Donald Trump: comincia il cambiamento o è solo propaganda?
La sistematica dismissione, promessa dal quarantacinquesimo presidente eletto degli Stati Uniti, a scapito della storica organizzazione liberista del commercio a stelle e strisce, non si è fatta attendere. La nuova amministrazione ha difatti messo fine, grazie all’avallo di un decreto esecutivo del 23 gennaio, al Trattato di libero scambio e mercato con l’Estremo Oriente (TPP). L’accordo, comprendente gli ammortamenti doganali e di esportazione, nonché l’implementazione di un listino tariffario vantaggioso per la circolazione delle merci tra USA, Giappone, Australia, Nuova Zelanda e Canada (soltanto per citare alcuni produttori importanti), tra le punte di diamante dei conseguimenti di Obama, non dovrebbe dunque poter più contare sulla partecipazione di Washington. Per la formalizzazione definitiva del diniego occorrerà, ad ogni modo, anche il placet del Congresso.
Donald Trump e libero scambio: una guerra senza frontiere
Diversamente da quelle che la nuova impostazione isolazionista americana sembra voler delineare al più presto, si pensi soltanto alle ultime paventate e stringenti norme di controllo dei flussi migratori dal Messico, sul versante economico, le frontiere della battaglia di Donald Trump contro il paradigma dello sviluppo liberoscambista non sembrano avere confini né limiti invalicabili. Le conseguenze per l’Europa sono tutte dietro l’angolo. Il TTIP, l’altro grande pilastro delle economie moderne che coinvolgerebbe la commercializzazione del manifatturiero del Vecchio continente per un totale del 40 per cento del Pil mondiale, potrebbe, infatti, essere la prossima grande vittima dell’odierno protezionismo industriale ed economico del presidente repubblicano.
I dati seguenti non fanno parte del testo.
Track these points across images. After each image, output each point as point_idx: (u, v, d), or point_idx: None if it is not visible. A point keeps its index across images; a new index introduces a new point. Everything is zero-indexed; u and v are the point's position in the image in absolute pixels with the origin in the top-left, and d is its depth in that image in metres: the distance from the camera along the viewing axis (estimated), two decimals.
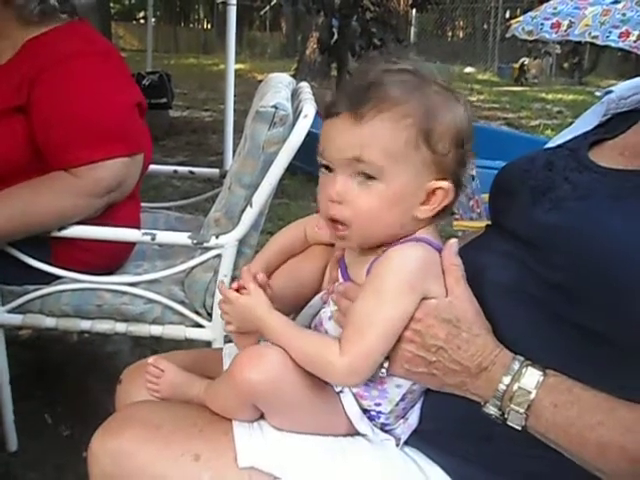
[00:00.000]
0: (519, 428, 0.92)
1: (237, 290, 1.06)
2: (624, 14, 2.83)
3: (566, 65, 16.68)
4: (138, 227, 1.99)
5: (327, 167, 0.99)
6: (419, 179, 0.96)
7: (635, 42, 2.96)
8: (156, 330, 1.86)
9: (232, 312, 1.07)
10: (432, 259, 0.98)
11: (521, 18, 3.37)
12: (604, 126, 1.20)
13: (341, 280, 1.06)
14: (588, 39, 2.91)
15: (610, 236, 0.91)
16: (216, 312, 1.81)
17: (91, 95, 1.79)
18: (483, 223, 1.24)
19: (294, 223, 1.22)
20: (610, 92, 1.24)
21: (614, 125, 1.17)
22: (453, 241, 1.01)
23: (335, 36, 8.38)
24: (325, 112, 0.97)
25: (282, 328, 1.01)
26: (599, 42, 2.81)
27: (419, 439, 1.06)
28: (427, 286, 0.96)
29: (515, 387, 0.91)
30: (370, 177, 0.95)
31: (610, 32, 2.82)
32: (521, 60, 15.24)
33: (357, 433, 1.06)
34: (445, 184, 0.98)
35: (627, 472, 0.87)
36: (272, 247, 1.20)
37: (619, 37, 2.80)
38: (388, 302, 0.94)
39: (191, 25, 32.49)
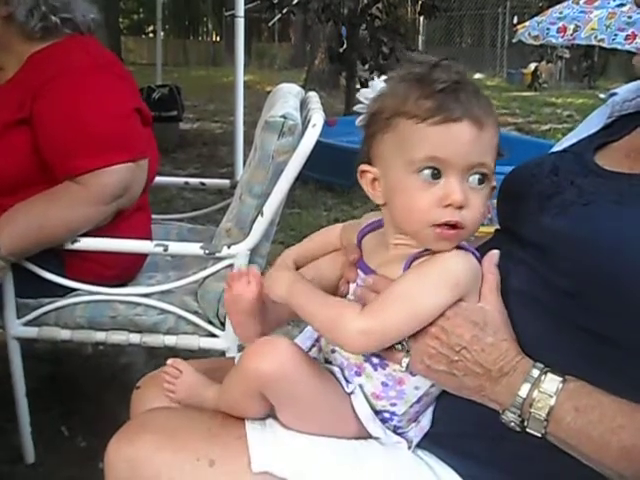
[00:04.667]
0: (539, 435, 0.91)
1: None
2: (629, 17, 2.82)
3: (575, 69, 16.60)
4: (149, 238, 2.02)
5: (434, 171, 0.95)
6: None
7: None
8: (170, 340, 1.87)
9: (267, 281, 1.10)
10: (478, 271, 1.00)
11: (527, 23, 3.37)
12: (609, 128, 1.20)
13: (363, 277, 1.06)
14: (594, 42, 2.91)
15: (616, 241, 0.91)
16: (229, 321, 1.82)
17: (92, 104, 1.83)
18: (493, 228, 1.24)
19: (331, 226, 1.24)
20: (614, 94, 1.24)
21: (619, 127, 1.18)
22: (495, 252, 1.02)
23: (344, 45, 8.38)
24: (433, 116, 0.93)
25: (308, 294, 1.02)
26: (605, 45, 2.81)
27: (432, 442, 1.06)
28: (467, 292, 0.98)
29: (535, 393, 0.91)
30: (482, 180, 0.97)
31: (616, 35, 2.82)
32: (533, 65, 15.11)
33: (369, 436, 1.06)
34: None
35: None
36: (307, 243, 1.22)
37: (625, 39, 2.79)
38: (427, 288, 0.95)
39: (200, 38, 32.68)
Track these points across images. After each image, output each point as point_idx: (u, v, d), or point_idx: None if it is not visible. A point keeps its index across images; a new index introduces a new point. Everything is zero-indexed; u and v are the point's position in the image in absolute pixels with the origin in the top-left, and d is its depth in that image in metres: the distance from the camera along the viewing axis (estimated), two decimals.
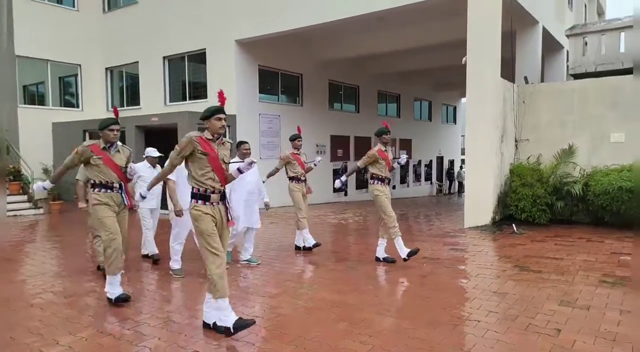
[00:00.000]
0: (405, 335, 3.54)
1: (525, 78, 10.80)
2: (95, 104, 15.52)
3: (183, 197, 4.88)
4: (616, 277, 5.08)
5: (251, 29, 11.80)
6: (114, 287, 4.35)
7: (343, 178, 5.97)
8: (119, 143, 4.47)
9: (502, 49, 8.94)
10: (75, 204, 6.06)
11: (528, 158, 9.35)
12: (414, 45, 13.24)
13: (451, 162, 24.72)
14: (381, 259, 6.03)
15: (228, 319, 3.59)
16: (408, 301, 4.56)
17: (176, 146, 3.66)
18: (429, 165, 22.55)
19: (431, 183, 22.85)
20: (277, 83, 13.83)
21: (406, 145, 20.07)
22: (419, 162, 21.65)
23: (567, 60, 12.47)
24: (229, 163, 3.81)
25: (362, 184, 16.39)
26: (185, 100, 13.68)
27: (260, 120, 12.91)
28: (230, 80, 12.22)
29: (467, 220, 8.85)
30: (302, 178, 6.73)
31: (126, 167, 4.45)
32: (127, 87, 15.45)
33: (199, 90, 13.46)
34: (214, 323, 3.66)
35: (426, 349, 3.29)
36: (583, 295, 4.48)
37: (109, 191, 4.36)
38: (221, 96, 3.69)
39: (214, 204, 3.65)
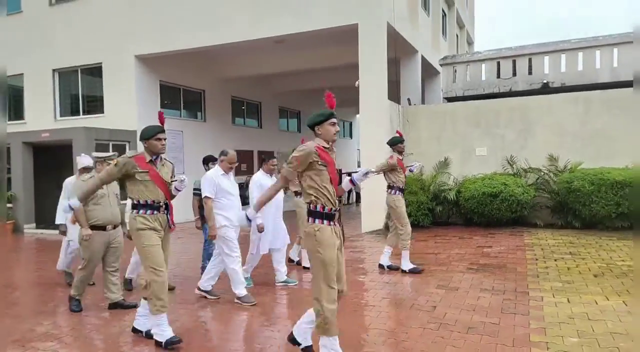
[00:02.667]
0: None
1: (409, 100, 12.32)
2: None
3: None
4: (479, 265, 6.28)
5: (151, 44, 11.81)
6: (163, 328, 3.73)
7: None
8: (162, 155, 3.92)
9: (388, 74, 10.21)
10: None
11: None
12: (313, 66, 14.24)
13: (349, 174, 26.30)
14: (385, 267, 6.13)
15: None
16: None
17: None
18: None
19: None
20: (179, 99, 13.88)
21: None
22: None
23: (442, 85, 14.40)
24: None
25: None
26: (79, 114, 13.10)
27: None
28: (129, 95, 12.06)
29: (364, 226, 9.88)
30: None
31: (171, 183, 3.92)
32: (9, 100, 14.26)
33: (94, 105, 12.99)
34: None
35: None
36: (454, 280, 5.53)
37: (155, 212, 3.77)
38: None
39: (336, 223, 3.19)
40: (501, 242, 7.82)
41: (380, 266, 6.23)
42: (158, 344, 3.72)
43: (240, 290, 4.87)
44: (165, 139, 3.82)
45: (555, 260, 6.34)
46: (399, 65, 12.50)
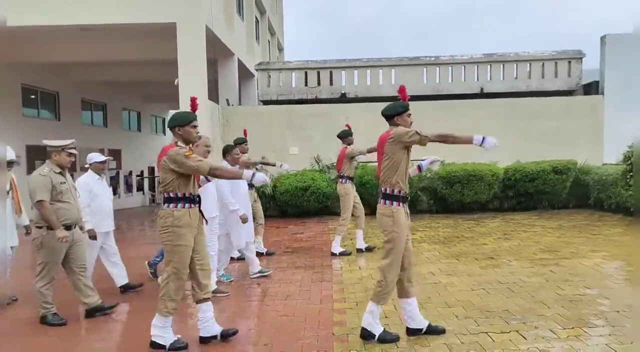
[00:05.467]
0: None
1: (227, 100, 12.91)
2: None
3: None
4: (293, 248, 7.34)
5: None
6: (166, 331, 3.52)
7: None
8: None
9: (208, 74, 10.60)
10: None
11: None
12: (124, 58, 13.53)
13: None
14: (363, 249, 6.81)
15: (376, 327, 3.56)
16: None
17: None
18: (140, 176, 22.63)
19: (144, 193, 22.98)
20: None
21: (116, 155, 19.65)
22: (130, 172, 21.50)
23: (257, 88, 15.43)
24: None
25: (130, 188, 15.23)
26: None
27: None
28: None
29: None
30: None
31: None
32: None
33: None
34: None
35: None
36: (274, 261, 6.40)
37: (192, 205, 3.50)
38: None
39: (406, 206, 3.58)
40: (311, 229, 9.09)
41: (359, 250, 6.85)
42: (157, 346, 3.51)
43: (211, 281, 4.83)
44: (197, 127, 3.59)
45: (351, 239, 7.80)
46: (216, 67, 12.97)
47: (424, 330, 3.62)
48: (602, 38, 12.39)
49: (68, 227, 4.21)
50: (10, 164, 4.86)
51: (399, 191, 3.49)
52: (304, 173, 10.76)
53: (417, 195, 10.44)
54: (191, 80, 10.19)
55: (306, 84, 12.96)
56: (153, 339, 3.51)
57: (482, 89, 12.81)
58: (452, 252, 6.63)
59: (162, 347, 3.50)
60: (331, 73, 13.01)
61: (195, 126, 3.55)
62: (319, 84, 12.98)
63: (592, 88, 12.77)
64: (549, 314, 4.02)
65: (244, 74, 15.84)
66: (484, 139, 3.36)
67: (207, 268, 3.67)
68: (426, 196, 10.57)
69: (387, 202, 3.50)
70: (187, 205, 3.46)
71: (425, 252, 6.67)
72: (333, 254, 6.63)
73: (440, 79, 13.01)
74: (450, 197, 10.26)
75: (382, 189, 3.58)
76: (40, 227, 4.16)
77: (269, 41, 22.95)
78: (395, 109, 3.66)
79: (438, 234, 8.12)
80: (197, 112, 3.66)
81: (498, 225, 8.81)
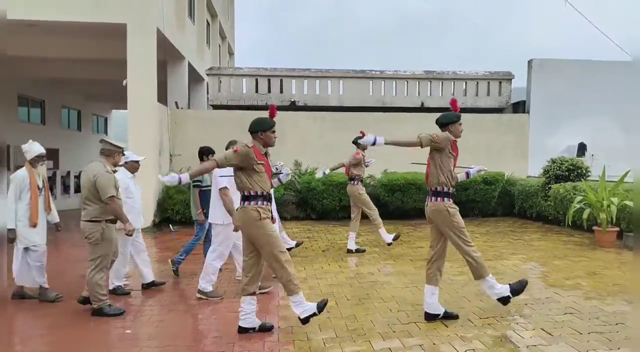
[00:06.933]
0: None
1: (176, 103, 12.88)
2: None
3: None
4: None
5: None
6: (305, 304, 3.83)
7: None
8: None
9: (157, 76, 10.59)
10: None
11: (180, 170, 11.35)
12: (67, 55, 13.13)
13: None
14: (354, 251, 7.21)
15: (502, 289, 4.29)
16: None
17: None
18: (78, 177, 21.71)
19: None
20: None
21: (53, 155, 18.80)
22: (68, 173, 20.61)
23: (208, 92, 15.46)
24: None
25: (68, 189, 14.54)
26: None
27: None
28: None
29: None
30: None
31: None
32: None
33: None
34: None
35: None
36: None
37: (267, 203, 3.82)
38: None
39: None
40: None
41: (349, 251, 7.25)
42: (310, 318, 3.82)
43: (207, 285, 4.92)
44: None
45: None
46: (166, 69, 12.93)
47: (441, 315, 4.20)
48: (529, 61, 13.66)
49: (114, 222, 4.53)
50: (41, 158, 4.99)
51: (449, 188, 4.21)
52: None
53: None
54: (140, 82, 10.15)
55: (257, 91, 13.22)
56: (302, 316, 3.79)
57: (422, 103, 13.67)
58: (390, 255, 7.15)
59: (313, 315, 3.80)
60: (282, 81, 13.36)
61: (274, 131, 3.93)
62: (269, 91, 13.28)
63: (519, 106, 14.00)
64: (469, 306, 4.57)
65: (194, 78, 15.80)
66: (375, 139, 4.14)
67: (262, 264, 3.97)
68: None
69: (439, 198, 4.20)
70: (265, 202, 3.81)
71: (367, 255, 7.15)
72: (349, 251, 7.29)
73: (385, 92, 13.73)
74: (391, 204, 10.88)
75: (432, 188, 4.24)
76: (98, 221, 4.36)
77: (219, 45, 22.92)
78: (451, 118, 4.29)
79: (379, 238, 8.63)
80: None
81: None
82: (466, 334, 3.88)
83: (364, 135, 7.62)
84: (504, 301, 4.27)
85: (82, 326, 4.25)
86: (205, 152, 6.15)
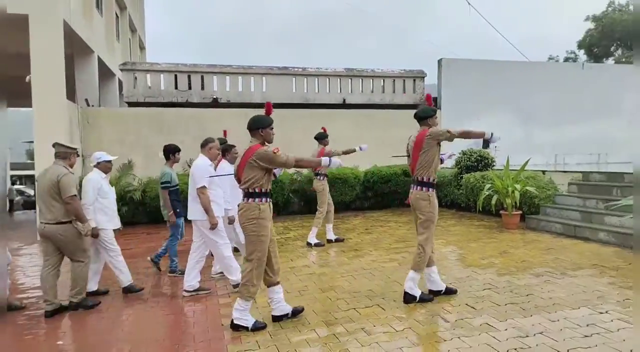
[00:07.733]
0: None
1: (87, 100, 12.01)
2: None
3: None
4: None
5: None
6: (246, 314, 3.89)
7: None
8: None
9: (65, 72, 9.80)
10: None
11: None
12: None
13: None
14: (312, 245, 7.34)
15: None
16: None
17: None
18: None
19: None
20: None
21: None
22: None
23: (121, 89, 14.58)
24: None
25: None
26: None
27: None
28: None
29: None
30: None
31: None
32: None
33: None
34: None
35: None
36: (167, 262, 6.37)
37: (270, 199, 3.91)
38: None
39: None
40: (186, 233, 9.05)
41: (308, 244, 7.37)
42: (239, 328, 3.85)
43: (238, 276, 4.86)
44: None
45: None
46: (73, 65, 12.01)
47: (443, 291, 4.63)
48: (439, 61, 14.66)
49: None
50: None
51: (433, 179, 4.39)
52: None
53: (289, 197, 11.11)
54: (46, 78, 9.34)
55: (176, 87, 12.74)
56: (235, 321, 3.85)
57: (344, 100, 14.09)
58: (323, 247, 7.35)
59: (245, 328, 3.85)
60: (202, 77, 13.00)
61: (272, 128, 3.98)
62: (190, 87, 12.86)
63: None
64: (401, 290, 4.89)
65: (104, 73, 14.82)
66: (492, 134, 4.27)
67: (277, 254, 4.03)
68: (297, 197, 11.30)
69: (424, 188, 4.39)
70: (268, 199, 3.87)
71: (300, 249, 7.28)
72: (309, 244, 7.38)
73: (308, 88, 13.94)
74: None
75: (419, 178, 4.43)
76: (69, 222, 4.49)
77: (129, 39, 21.66)
78: (429, 112, 4.55)
79: (307, 233, 8.83)
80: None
81: (360, 222, 9.90)
82: (402, 315, 4.17)
83: (325, 131, 7.81)
84: (409, 299, 4.44)
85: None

Ieri vi è stato l’incontro tra le principali delegazioni aziendali per la produzione di automobili e i vertici della Casa Bianca. Ai capitani d’impresa Trump ha promesso vie facili per l’accesso al credito e una corsia preferenziale per le linee di lavorazione che decideranno di non delocalizzare l’indotto, scegliendo il suolo americano. Inoltre l’aliquota del 30 per cento sulla componentistica importata dagli Stati limitrofi dovrebbe avere definitivamente spianato la via alle nuove politiche economiche made in USA.
Donald Trump: cambiamento o propaganda?
Il tempo ci dirà fin dove la nuova amministrazione Trump deciderà di spingersi. Non sarà certo facile smantellare un sistema macroeconomico che ha fin qui garantito il surplus di bilancio e un tasso di occupazione media del 5 per cento. Il magma delle crescenti diseguaglianze patrimoniali ha in questi ultimi decenni impoverito la classe media e favorito la corsa del Tycoon, eppure l’economia statunitense difficilmente riuscirà a mantenere un livello di concorrenza accettabile per i propri mercati domestici affidandosi soltanto alla domanda interna.
La fine di un mercato comune, l’ipertrofico quanto inedito liberismo cinese, la potenziale svalutazione competitiva delle multinazionali e delle principali valute mondiali, rappresentano soltanto alcuni dei rischi all’orizzonte, per una futura America lontana dai giochi della globalizzazione.
Non secondario, infine, è il problema della credibilità istituzionale: le delicate scelte di natura economica e commerciale degli Stati Uniti tengono ancora insieme il filo di Arianna della finanza globale tramite la loro moneta e la loro forza politica. Recedere dagli accordi già presi potrebbe pertanto rivelarsi un pericoloso boomerang.